As we opened the door to get into cab our driver who fancied himself to be a comedian gave a lingering look at our uniforms and hats and said “where to”? When we finally arrived across from the dispatch offices in Terminal 1 Maury told the driver to leave our bags further along the drive, near the entrance to Terminal 2. I was about to correct him again but decided that I had advised him of enough changes on this trip and said nothing although operations were concerned about the security of leaving them in the open as we had done for a number of years. Flight planning completed we started the walk over to Terminal 2 and when we approached the access to our aircraft we couldn’t find the bags. Time was becoming a factor when we entered the aircraft without flight bags.
I started out on a search while Maury stayed behind and completed the pre-flight checks. I hailed an RCMP car and driver and explained my problem. We drove to the limousine office at the other end of the building and explained the situation to them. They replied that now that our company was no longer using their service they had no idea where bags might be. I told them that if someone didn’t come up with them soon an aircraft with 150 passengers on board was going to be delayed at the terminal building and that someone would certainly pay dearly. “Amazing”, two sets of book bags were found inside and I was on my way minus our overnight clothing suitcases. They were still missing.

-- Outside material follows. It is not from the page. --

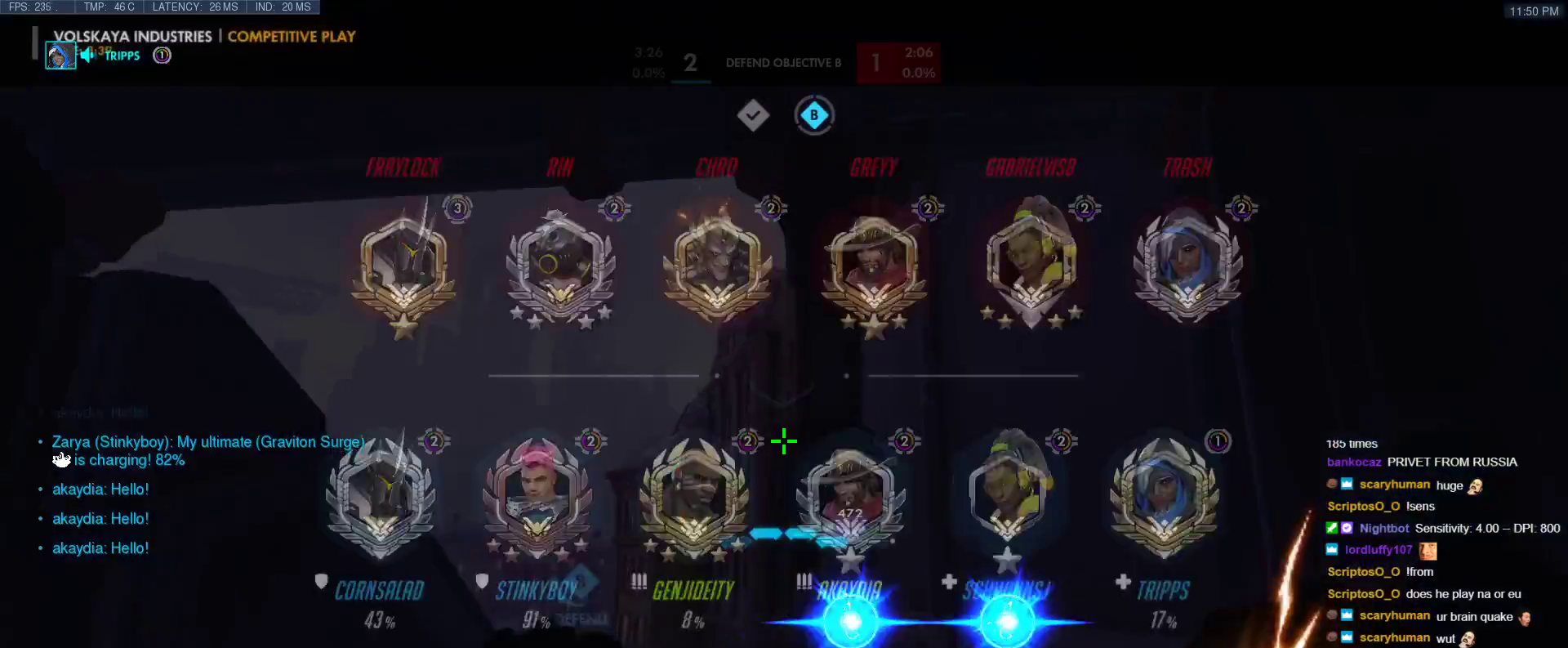
{"keys": ["shift", "w"], "events": [[50, "tab", "up"], [183, "space", "down"], [400, "space", "up"], [467, "shift", "down"]]}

Overnight in Calgary with a small shaving kit supplied by Air Canada but no change of clothes, flight back to Toronto for another overnight stay and as we walked by a lost baggage storage room we looked in and high on a shelf found our bags with tags that told us they had been to Niagara Falls and back by bus. So much for a glib cab driver who thought he was Jack Benny and a disgruntled limousine dispatcher who decided to punish us for the sins of our planners.
Maury Belanger passed on 30 March 2012. During the war he flew coastal command and was awarded the DFC (Distinguished Flying Cross) for three attacks on enemy submarines in the outer Gulf of St. Lawrence. He was a soft spoken gentle man and attended our retired pilots’ luncheons without fail and with apparent enthusiasm. I enjoyed flying with him.
Since CF-TCC is airborne again for the 80th anniversary, here is a picture of the three people who "discovered" the original L10A aircraft in Harlingen Texas at the Confederate Air Force airshow. It was flown in from Plant City Florida.
On the left is Roger Slauenwhite retired sales manager and Pionair, Bob Rathwell sales manager (now deceased), and Ernie Sykes airport personnel (went to Standard Aero Montreal). CF-TCC (at this time had an American registration) was parked directly behind this B-25, flown in for the show from Hamilton Ont. (CWH).
On our return to YYZ we advised Ted Morris in Toronto P.R. of our finding. Ted called Montreal P.R. and set the wheels in motion. The rest is history. Ted was instrumental in making this all happen (a good P.R. man). Otherwise this aircraft might still be flying freight around the southern United States, which was its previous task. Hats off to Ted Morris.